La voce di Neil Young

World Record, il nuovo album di Neil Young & Crazy Horse, non è il migliore album di Neil Young. E come potrebbe. Nella sua cinquantennale carriera Young ha tirato fuori dischi immaginifici come After the Gold RushHarvest, un’oscura trilogia di album devoti alle sterminate praterie del dolore, epiche registrazioni in acustica come il Live at Massey Hall del 1971 – una roba che già dal primo ascolto ti spezza in due parti. Il volto di Neil Young è il volto di un sopravvissuto, di un eroe scintillante del folk-rock, di un cantore di versi immortali come «It’s Better to Burn Out Than to Fade Away». Neil Young e la sua chitarra sono quasi due esseri inscindibili, ma è soprattutto nella sua voce che troviamo un elemento magico e incantatore. Ci sono voci al mondo che sono strumenti sovrannaturali, Tim Buckley e Joni Mitchell o Nick Drake, è per voci come la loro che amiamo la musica come qualcosa che sta fuori dal tempo, è per voci come quelle che ci ritroviamo incantati, quasi costretti al riascolto, strappati alle nostre faccende per rimettere in circolo certi dischi, certe canzoni, un breve motivetto che ci ha stregato.

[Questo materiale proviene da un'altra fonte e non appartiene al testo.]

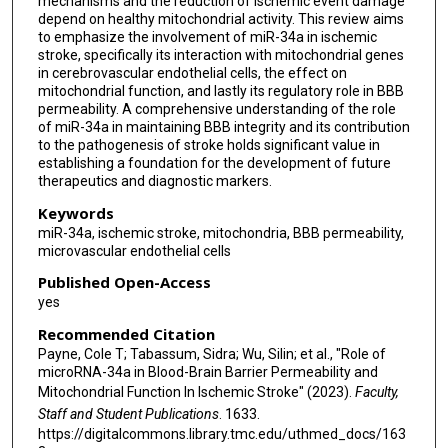
mechanisms and the reduction of ischemic event damage
depend on healthy mitochondrial activity. This review aims
to emphasize the involvement of miR-34a in ischemic
stroke, specifically its interaction with mitochondrial genes
in cerebrovascular endothelial cells, the effect on
mitochondrial function, and lastly its regulatory role in BBB
permeability. A comprehensive understanding of the role
of miR-34a in maintaining BBB integrity and its contribution
to the pathogenesis of stroke holds significant value in
establishing a foundation for the development of future
therapeutics and diagnostic markers.
Keywords
miR-34a, ischemic stroke, mitochondria, BBB permeability,
microvascular endothelial cells
Published Open-Access
yes
Recommended Citation
Payne, Cole T; Tabassum, Sidra; Wu, Silin; et al., "Role of
microRNA-34a in Blood-Brain Barrier Permeability and
Mitochondrial Function In Ischemic Stroke" (2023).
Faculty,
Staff and Student Publications
. 1633.
https://digitalcommons.library.tmc.edu/uthmed_docs/163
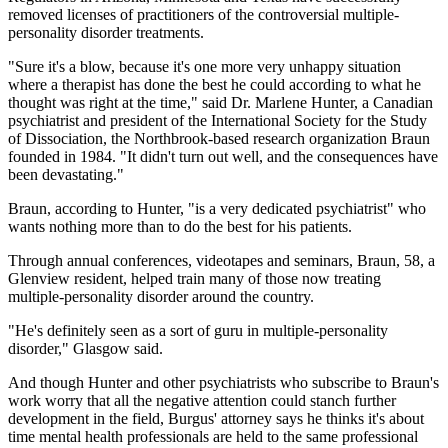
removed licenses of practitioners of the controversial multiple-
personality disorder treatments.
"Sure it's a blow, because it's one more very unhappy situation
where a therapist has done the best he could according to what he
thought was right at the time," said Dr. Marlene Hunter, a Canadian
psychiatrist and president of the International Society for the Study
of Dissociation, the Northbrook-based research organization Braun
founded in 1984. "It didn't turn out well, and the consequences have
been devastating."
Braun, according to Hunter, "is a very dedicated psychiatrist" who
wants nothing more than to do the best for his patients.
Through annual conferences, videotapes and seminars, Braun, 58, a
Glenview resident, helped train many of those now treating
multiple-personality disorder around the country.
"He's definitely seen as a sort of guru in multiple-personality
disorder," Glasgow said.
And though Hunter and other psychiatrists who subscribe to Braun's
work worry that all the negative attention could stanch further
development in the field, Burgus' attorney says he thinks it's about
time mental health professionals are held to the same professional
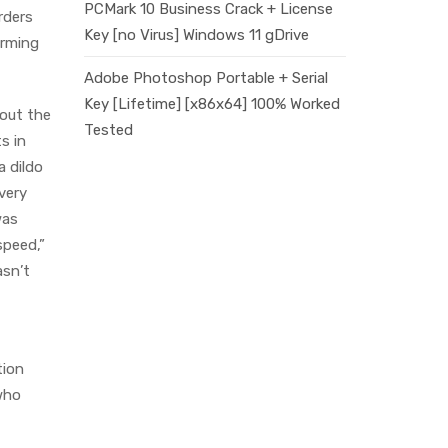
PCMark 10 Business Crack + License
rders
Key [no Virus] Windows 11 gDrive
orming
Adobe Photoshop Portable + Serial
Key [Lifetime] [x86x64] 100% Worked
bout the
Tested
s in
a dildo
very
was
speed,”
asn’t
tion
 who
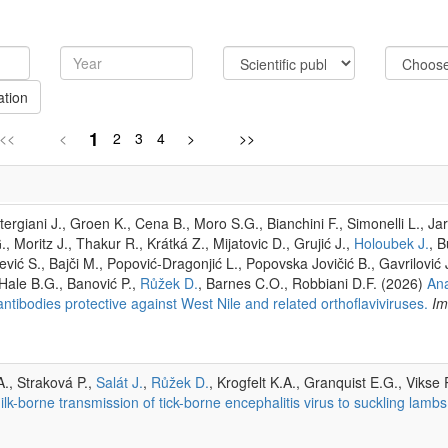
ation
1
<<
<
2
3
4
>
>>
rgiani J., Groen K., Cena B., Moro S.G., Bianchini F., Simonelli L., Jar
, Moritz J., Thakur R., Krátká Z., Mijatovic D., Grujić J.,
Holoubek J.
, 
ević S., Bajči M., Popović-Dragonjić L., Popovska Jovičić B., Gavrilović 
 Hale B.G., Banović P.,
Růžek D.
, Barnes C.O., Robbiani D.F. (2026)
Ana
tibodies protective against West Nile and related orthoflaviviruses.
Im
., Straková P.,
Salát J.
,
Růžek D.
, Krogfelt K.A., Granquist E.G., Vikse 
lk-borne transmission of tick-borne encephalitis virus to suckling lambs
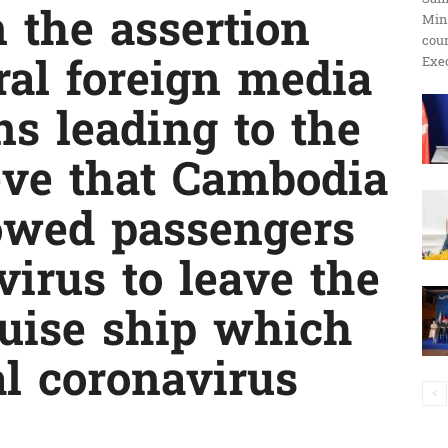
 the assertion
Min
ប្រតិកម្ម
cour
Exec
al foreign media
ns leading to the
រហ័ស
ieve that Cambodia
owed passengers
 virus to leave the
uise ship which
al coronavirus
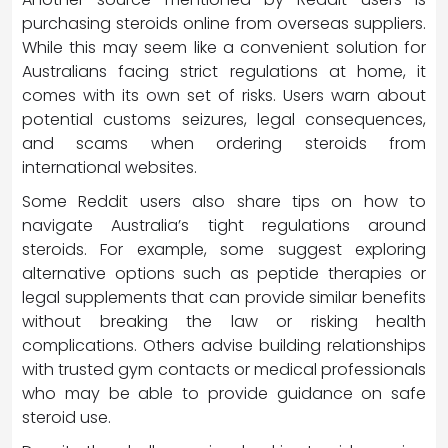
purchasing steroids online from overseas suppliers.
While this may seem like a convenient solution for
Australians facing strict regulations at home, it
comes with its own set of risks. Users warn about
potential customs seizures, legal consequences,
and scams when ordering steroids from
international websites.
Some Reddit users also share tips on how to
navigate Australia’s tight regulations around
steroids. For example, some suggest exploring
alternative options such as peptide therapies or
legal supplements that can provide similar benefits
without breaking the law or risking health
complications. Others advise building relationships
with trusted gym contacts or medical professionals
who may be able to provide guidance on safe
steroid use.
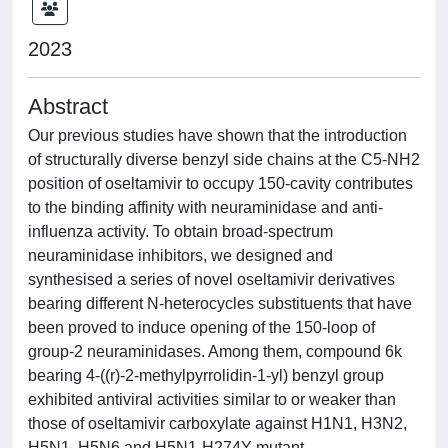
2023
Abstract
Our previous studies have shown that the introduction
of structurally diverse benzyl side chains at the C5-NH2
position of oseltamivir to occupy 150-cavity contributes
to the binding affinity with neuraminidase and anti-
influenza activity. To obtain broad-spectrum
neuraminidase inhibitors, we designed and
synthesised a series of novel oseltamivir derivatives
bearing different N-heterocycles substituents that have
been proved to induce opening of the 150-loop of
group-2 neuraminidases. Among them, compound 6k
bearing 4-((r)-2-methylpyrrolidin-1-yl) benzyl group
exhibited antiviral activities similar to or weaker than
those of oseltamivir carboxylate against H1N1, H3N2,
H5N1, H5N6 and H5N1-H274Y mutant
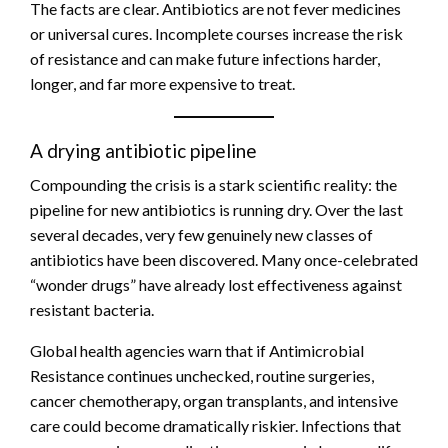
The facts are clear. Antibiotics are not fever medicines
or universal cures. Incomplete courses increase the risk
of resistance and can make future infections harder,
longer, and far more expensive to treat.
A drying antibiotic pipeline
Compounding the crisis is a stark scientific reality: the
pipeline for new antibiotics is running dry. Over the last
several decades, very few genuinely new classes of
antibiotics have been discovered. Many once-celebrated
“wonder drugs” have already lost effectiveness against
resistant bacteria.
Global health agencies warn that if Antimicrobial
Resistance continues unchecked, routine surgeries,
cancer chemotherapy, organ transplants, and intensive
care could become dramatically riskier. Infections that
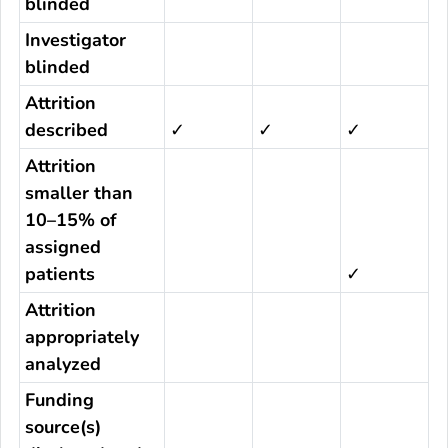
blinded
Investigator
blinded
Attrition
described
✓
✓
✓
Attrition
smaller than
10–15% of
assigned
patients
✓
Attrition
appropriately
analyzed
Funding
source(s)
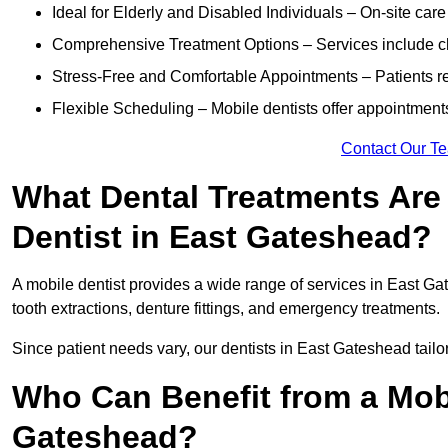
Ideal for Elderly and Disabled Individuals – On-site car
Comprehensive Treatment Options – Services include che
Stress-Free and Comfortable Appointments – Patients rec
Flexible Scheduling – Mobile dentists offer appointmen
Contact Our T
What Dental Treatments Are 
Dentist in East Gateshead?
A mobile dentist provides a wide range of services in East Gat
tooth extractions, denture fittings, and emergency treatments.
Since patient needs vary, our dentists in East Gateshead tail
Who Can Benefit from a Mobi
Gateshead?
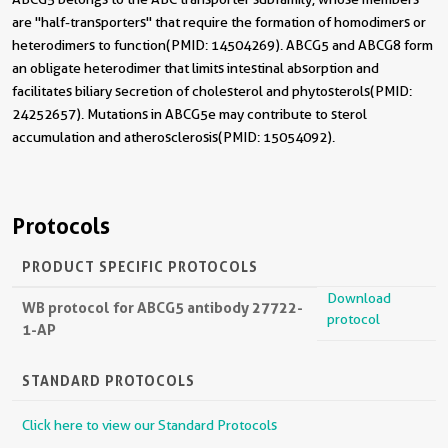
are "half-transporters" that require the formation of homodimers or
heterodimers to function(PMID: 14504269). ABCG5 and ABCG8 form
an obligate heterodimer that limits intestinal absorption and
facilitates biliary secretion of cholesterol and phytosterols(PMID:
24252657). Mutations in ABCG5e may contribute to sterol
accumulation and atherosclerosis(PMID: 15054092).
Protocols
PRODUCT SPECIFIC PROTOCOLS
Download
WB protocol for ABCG5 antibody 27722-
protocol
1-AP
STANDARD PROTOCOLS
Click here to view our Standard Protocols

A 77 anni il cantautore canadese è ancora un prolifico musicista rock che mai si arrende, e c’è qualcosa di miracoloso nel ritrovare la voce di Neil Young come se quasi niente l’avesse scalfita. Basta mettere a suonare World Record per accorgersi di come la voce di Young sia ancora in uno stato benedetto. Com’è possibile. Per tutti quanti il tempo passa e fa il suo corso. Nella parabola finale della sua carriera Lou Reed non riusciva più a cantare alla stessa maniera di quando era un giovane gringo in giacca di pelle. Anche l’ultima voce di Bob Dylan non è più quella di Freewheelin’, è diventata grassa, più grassa di quanto già non fosse in alcune delle sue cento trasformazioni, meno crooner di Nashville Skyline, più crooner di Highway 61 Revisited. E quanto è diverso il giovane Leonard Cohen di Songs from a Room dal notturnale Cohen di Thanks for the Dance. A meno che Neil Young non sia in possesso di uno strumento speciale in grado di deformare la sua voce, è impressionante ascoltare quanto poco sia invecchiata; il tempo gli si è depositato in gola e Young sembra ancora cantare come un giovane ragazzaccio nella Carnegie Hall. Mantiene vivo l’entusiasmo, apre i suoi archivi, fa uscire vecchi bootleg e nuovi album, annuncia un documentario sui tempi di Harvest: alterna ciò che è stato a ciò che sarà, per tenere fede a ciò che è.

E allora non è nemmeno importante se World Record sia o meno un grande disco. Per la maggior parte vi diranno che si tratta di un disco tremendo, che sarebbe tanto meglio se Neil Young si ritirasse nel suo ranch; ma chi siamo noi per dire proprio a Young di smettere, o per dargli il voto. Anche a 77 anni, Neil Young è come quei giovani audaci surrealisti che imbrattano un quadro per dare una scossa al mondo; si diverte, suona, compone e canta; ci invita a combattere il cambiamento climatico come un ragazzo ardito che ha ancora tutto l’avvenire davanti. World Record è un’ode alla terra, l’apocalittico songbook di appunti di un cantautore scuro e abbagliante che suona, compone e canta perché non riuscirebbe a vivere altrimenti. Finché ha voglia di fare musica Young la farà; e finché ha voglia di fare musica noi ce ne faremo afferrare. Il tempo scorre, e la voce di Neil Young non è mai ruggine – ha il suono di un crepuscolo bianco, a volte sfatto, stonato e sibillino, ma ancora tentacolare e avvolgente, capace di insinuare la luce nelle tenebre e viceversa.